Copy verbatim the block of lines in the entries below whose first line contains "[00:00.000]" and whose last line contains "39: (219, 236, 2.40)". Leave out all other lines.

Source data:
━━━━
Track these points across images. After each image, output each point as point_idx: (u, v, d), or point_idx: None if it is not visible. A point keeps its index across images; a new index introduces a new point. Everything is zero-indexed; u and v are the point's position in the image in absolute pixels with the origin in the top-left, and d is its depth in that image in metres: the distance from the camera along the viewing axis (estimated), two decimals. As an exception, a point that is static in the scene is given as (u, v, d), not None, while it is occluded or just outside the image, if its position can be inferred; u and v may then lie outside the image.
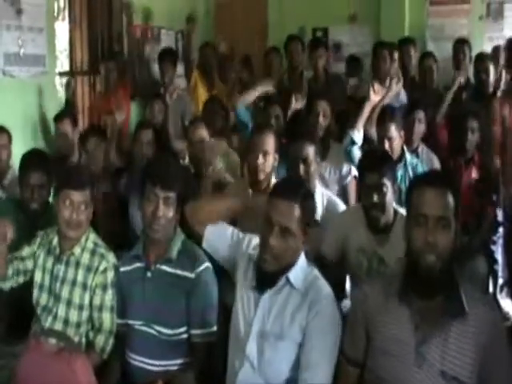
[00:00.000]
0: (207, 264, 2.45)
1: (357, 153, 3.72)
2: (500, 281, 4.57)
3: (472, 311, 1.88)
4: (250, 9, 6.73)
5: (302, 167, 3.09)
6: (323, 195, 3.18)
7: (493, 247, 4.42)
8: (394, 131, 3.60)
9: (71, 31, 5.40)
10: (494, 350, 1.87)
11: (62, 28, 5.48)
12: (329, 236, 2.94)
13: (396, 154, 3.57)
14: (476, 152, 4.13)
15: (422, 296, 1.92)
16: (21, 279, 2.70)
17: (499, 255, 4.50)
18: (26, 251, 2.70)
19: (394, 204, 2.81)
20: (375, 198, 2.69)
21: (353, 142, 3.75)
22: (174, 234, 2.51)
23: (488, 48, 5.56)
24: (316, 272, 2.23)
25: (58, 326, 2.57)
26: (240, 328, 2.21)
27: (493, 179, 4.10)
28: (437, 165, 4.00)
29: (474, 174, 4.01)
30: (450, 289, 1.90)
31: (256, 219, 2.32)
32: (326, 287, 2.18)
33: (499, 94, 4.61)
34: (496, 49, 5.37)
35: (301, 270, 2.18)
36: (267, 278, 2.17)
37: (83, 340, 2.58)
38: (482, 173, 4.08)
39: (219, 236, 2.40)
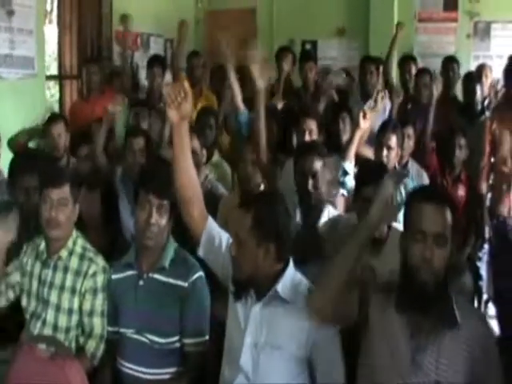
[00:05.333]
0: (200, 273, 2.44)
1: (351, 183, 3.70)
2: (484, 297, 4.63)
3: (464, 323, 1.91)
4: (240, 20, 6.76)
5: (310, 182, 3.02)
6: (330, 213, 3.15)
7: (478, 263, 4.48)
8: (394, 142, 3.62)
9: (60, 35, 5.37)
10: (485, 362, 1.90)
11: (50, 31, 5.46)
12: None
13: (391, 166, 3.57)
14: (463, 169, 4.19)
15: (417, 309, 1.93)
16: (11, 294, 2.66)
17: (484, 271, 4.55)
18: (12, 266, 2.66)
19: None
20: None
21: (345, 173, 3.73)
22: (167, 242, 2.50)
23: (474, 66, 5.64)
24: (305, 282, 2.21)
25: (47, 332, 2.53)
26: (233, 339, 2.20)
27: (479, 197, 4.15)
28: (426, 180, 4.02)
29: (461, 191, 4.05)
30: (443, 302, 1.92)
31: None
32: None
33: (488, 113, 4.66)
34: (481, 67, 5.44)
35: (289, 281, 2.16)
36: (240, 285, 2.17)
37: (73, 345, 2.55)
38: (469, 190, 4.13)
39: (214, 244, 2.38)
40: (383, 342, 1.95)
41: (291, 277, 2.17)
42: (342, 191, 3.70)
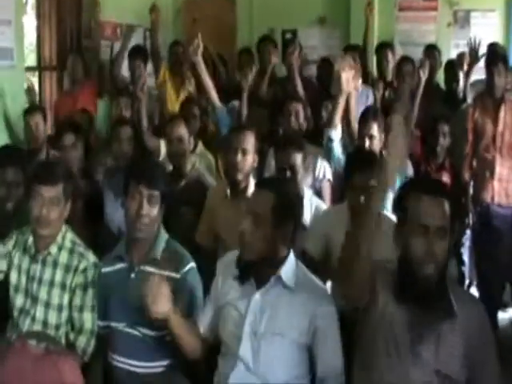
━━━━
WRITTEN REPLY:
[00:00.000]
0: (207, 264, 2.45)
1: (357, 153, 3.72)
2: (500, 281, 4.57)
3: (472, 311, 1.88)
4: (250, 9, 6.73)
5: (302, 167, 3.09)
6: (323, 195, 3.18)
7: (493, 247, 4.42)
8: (394, 131, 3.60)
9: (71, 31, 5.40)
10: (494, 350, 1.87)
11: (62, 28, 5.48)
12: (329, 236, 2.94)
13: (396, 154, 3.57)
14: (476, 152, 4.13)
15: (422, 296, 1.92)
16: (21, 279, 2.70)
17: (499, 255, 4.50)
18: (26, 251, 2.70)
19: (394, 204, 2.81)
20: (375, 198, 2.69)
21: (353, 142, 3.75)
22: (174, 234, 2.51)
23: (488, 48, 5.56)
24: (316, 272, 2.23)
25: (58, 326, 2.57)
26: (240, 328, 2.21)
27: (493, 179, 4.10)
28: (437, 165, 4.00)
29: (474, 174, 4.01)
30: (450, 289, 1.90)
31: (256, 219, 2.32)
32: (326, 287, 2.18)
33: (499, 94, 4.61)
34: (496, 49, 5.37)
35: (301, 270, 2.18)
36: (267, 278, 2.17)
37: (83, 340, 2.58)
38: (482, 173, 4.08)
39: (219, 236, 2.40)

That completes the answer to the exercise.